The NRPB will issue its warning at the Health Protection Agency conference in Warwick on Monday.
Laser beams are usually moved around under programme control using a pair of small mirrors and can be made visible in the air by using smoke, fog or light rain.
The beams are often directed towards the audience, but it said there were health risks when they were projected straight at people's faces.
Most of the lasers used in entertainment displays are Class 3B or Class 4, strong enough to cause damage.
But even when the beam is not so intense, they can still dazzle, scientists warn.
The NRPB's Dr John O'Hagan will tell the conference: "Lasers have been used in the entertainment industry for about 30 years to support live and recorded music.

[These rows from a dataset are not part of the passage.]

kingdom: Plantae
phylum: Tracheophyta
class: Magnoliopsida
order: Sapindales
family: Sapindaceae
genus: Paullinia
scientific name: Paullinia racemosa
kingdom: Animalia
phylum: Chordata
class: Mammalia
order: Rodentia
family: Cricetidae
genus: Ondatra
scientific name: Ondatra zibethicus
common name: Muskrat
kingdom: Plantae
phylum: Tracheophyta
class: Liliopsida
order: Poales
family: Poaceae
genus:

"But whereas historically the equipment needed to put on these displays was large, expensive and complex, we are now seeing compact, self-contained units being sold to people who have no experience of laser technology or, in particular, laser safety."
He added: "There are safety issues that need to be addressed by companies to ensure that the public are not at risk of injury.
Dr O'Hagan will warn people can often buy laser display products aimed at the small discos or nightclubs for home use.
He said: "These products often fail to comply with internationally agreed laser safety standards and are rarely supplied with adequate safety information for the user.
"The National Radiological Protection Board has developed systems for assessing laser displays to assist suppliers, operators and enforcing authorities."